Eventually, all of the asphalt short tracks Upchurch frequented closed. The half-mile Meyer Speedway in Houston, which hosted a 1971 Cup Series race in which Bobby Allison and Richard Petty started on the front row in front of 9,000 spectators, went down in the late 1970s. San Antonio Speedway opened in 1977, but closed its gates a few decades later.
That track “came up a couple of times like a drowning person coming up for a breath of air,” Upchurch said. “And then, it finally just went down and stayed down.”
In response to the eventual closures that loomed over those racetracks, Upchurch said, there are “certain sports, or attractions, that eventually just wear out.”
But the memories of Longhorn didn’t wear out.
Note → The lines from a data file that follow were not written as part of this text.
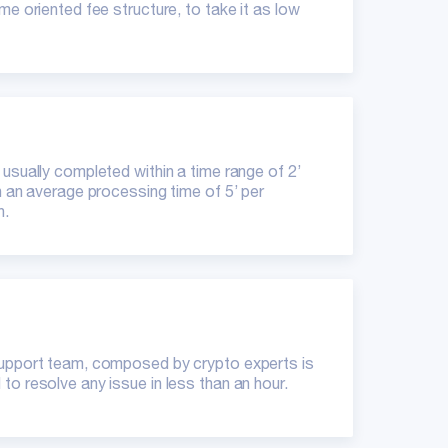
me oriented fee structure, to take it as low
 usually completed within a time range of 2’
th an average processing time of 5’ per
n.
upport team, composed by crypto experts is
to resolve any issue in less than an hour.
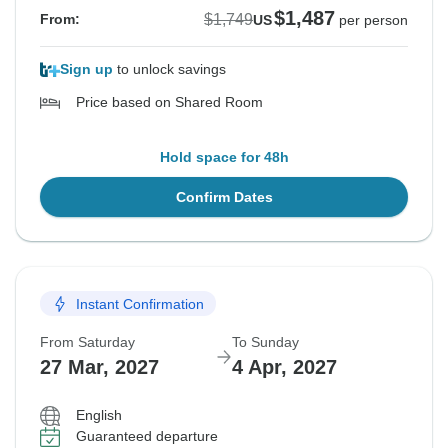
$1,487
$1,749
From:
US
per person
Sign up
to unlock savings
Price based on Shared Room
Hold space for 48h
Confirm Dates
Instant Confirmation
From Saturday
To Sunday
27 Mar, 2027
4 Apr, 2027
English
Guaranteed departure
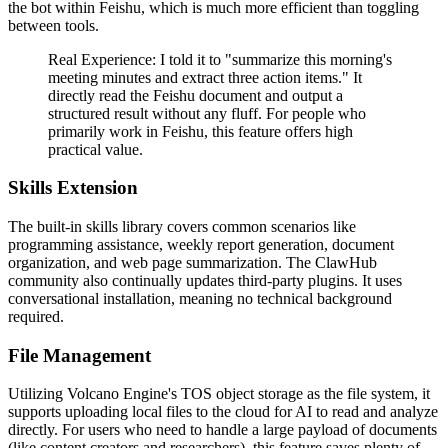
the bot within Feishu, which is much more efficient than toggling
between tools.
Real Experience:
I told it to "summarize this morning's
meeting minutes and extract three action items." It
directly read the Feishu document and output a
structured result without any fluff. For people who
primarily work in Feishu, this feature offers high
practical value.
Skills Extension
The built-in skills library covers common scenarios like
programming assistance, weekly report generation, document
organization, and web page summarization. The ClawHub
community also continually updates third-party plugins. It uses
conversational installation, meaning no technical background
required.
File Management
Utilizing Volcano Engine's TOS object storage as the file system, it
supports uploading local files to the cloud for AI to read and analyze
directly. For users who need to handle a large payload of documents
(like content creators and researchers), this feature saves plenty of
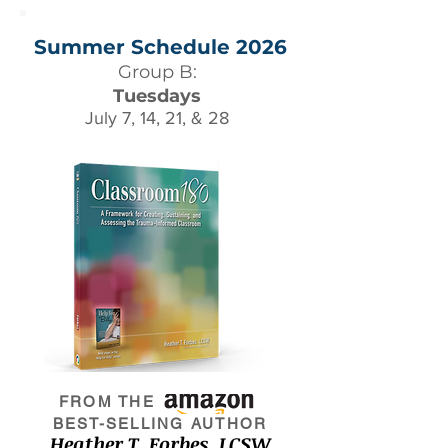
Summer Schedule 2026
Group B:
Tuesdays
July 7, 14, 21, & 28
FROM THE
BEST-SELLING AUTHOR
Heather T. Forbes, LCSW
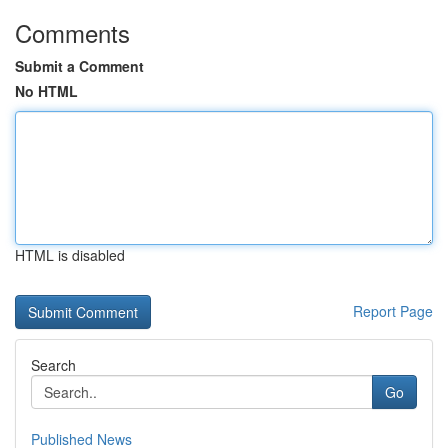
Comments
Submit a Comment
No HTML
HTML is disabled
Report Page
Search
Go
Published News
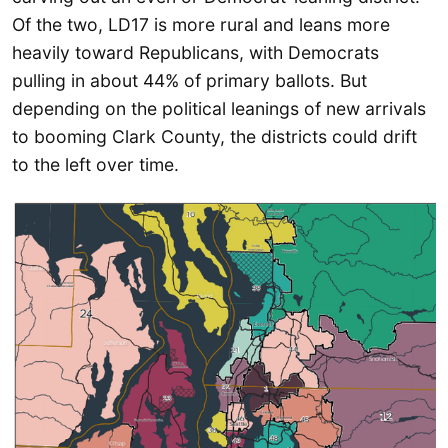
Of the two, LD17 is more rural and leans more
heavily toward Republicans, with Democrats
pulling in about 44% of primary ballots. But
depending on the political leanings of new arrivals
to booming Clark County, the districts could drift
to the left over time.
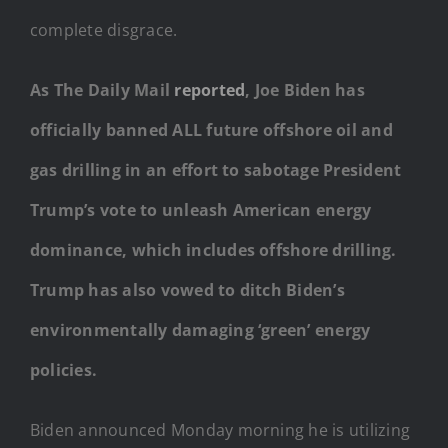
complete disgrace.
As The Daily Mail
reported
, Joe Biden has
officially banned ALL future offshore oil and
gas drilling in an effort to sabotage President
Trump’s vote to unleash American energy
dominance, which includes offshore drilling.
Trump has also vowed to ditch Biden’s
environmentally damaging ‘green’ energy
policies.
Biden announced Monday morning he is utilizing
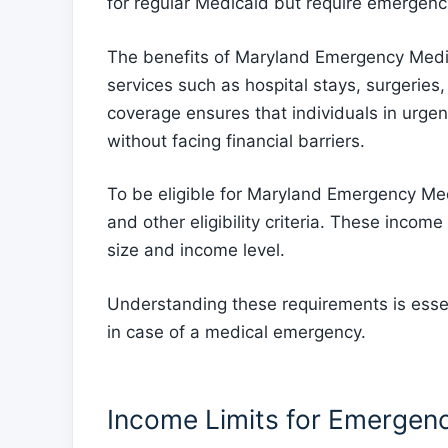
for regular Medicaid but require emergenc
The benefits of Maryland Emergency Medi
services such as hospital stays, surgeries,
coverage ensures that individuals in urge
without facing financial barriers.
To be eligible for Maryland Emergency Med
and other eligibility criteria. These incom
size and income level.
Understanding these requirements is essent
in case of a medical emergency.
Income Limits for Emergen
“It breaks my heart,” Umscheid said. “That’s the first racetrack I came to watch races. Both of my kids turned their first laps there. It’s just sad.”
Zuniga passes it every once in a while, remembering the days of demolition derbies, stunt shows and Friday-night racing features.
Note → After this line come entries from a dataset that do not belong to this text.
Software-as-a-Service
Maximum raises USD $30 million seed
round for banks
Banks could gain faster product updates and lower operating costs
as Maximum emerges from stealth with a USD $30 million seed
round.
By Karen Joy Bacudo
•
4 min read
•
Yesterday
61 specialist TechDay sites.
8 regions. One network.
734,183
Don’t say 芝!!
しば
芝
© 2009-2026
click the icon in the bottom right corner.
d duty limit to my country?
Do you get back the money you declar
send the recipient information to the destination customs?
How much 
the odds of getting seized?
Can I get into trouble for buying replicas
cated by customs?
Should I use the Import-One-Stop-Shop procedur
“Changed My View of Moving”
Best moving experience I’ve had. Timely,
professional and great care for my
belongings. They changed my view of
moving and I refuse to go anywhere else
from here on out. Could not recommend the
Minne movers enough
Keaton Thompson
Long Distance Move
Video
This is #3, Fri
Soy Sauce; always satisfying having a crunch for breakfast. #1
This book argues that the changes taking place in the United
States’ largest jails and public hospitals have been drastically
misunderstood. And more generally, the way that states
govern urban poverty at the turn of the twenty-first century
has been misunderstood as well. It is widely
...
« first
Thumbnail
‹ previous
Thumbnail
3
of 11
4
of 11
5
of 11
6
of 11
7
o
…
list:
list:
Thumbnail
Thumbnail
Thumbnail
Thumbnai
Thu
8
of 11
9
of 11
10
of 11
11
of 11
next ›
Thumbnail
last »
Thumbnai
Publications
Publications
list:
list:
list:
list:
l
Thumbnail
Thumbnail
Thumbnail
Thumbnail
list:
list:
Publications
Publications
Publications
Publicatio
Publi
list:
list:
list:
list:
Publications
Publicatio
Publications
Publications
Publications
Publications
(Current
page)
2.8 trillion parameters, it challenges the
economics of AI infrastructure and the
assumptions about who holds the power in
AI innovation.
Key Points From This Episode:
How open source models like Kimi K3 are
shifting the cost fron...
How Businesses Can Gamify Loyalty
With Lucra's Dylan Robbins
She’s sure that someday, the old place will be bulldozed and ready for new construction.
“It’s like losing and old friend,” Zuniga said. “It makes me sad.”
Said Upchuch: “I could see the demise of racing in the Southwest even happening way back then. With that demise, I was not going to invest in a property because of a track, because the tracks may fail. And sure enough, all of them have.”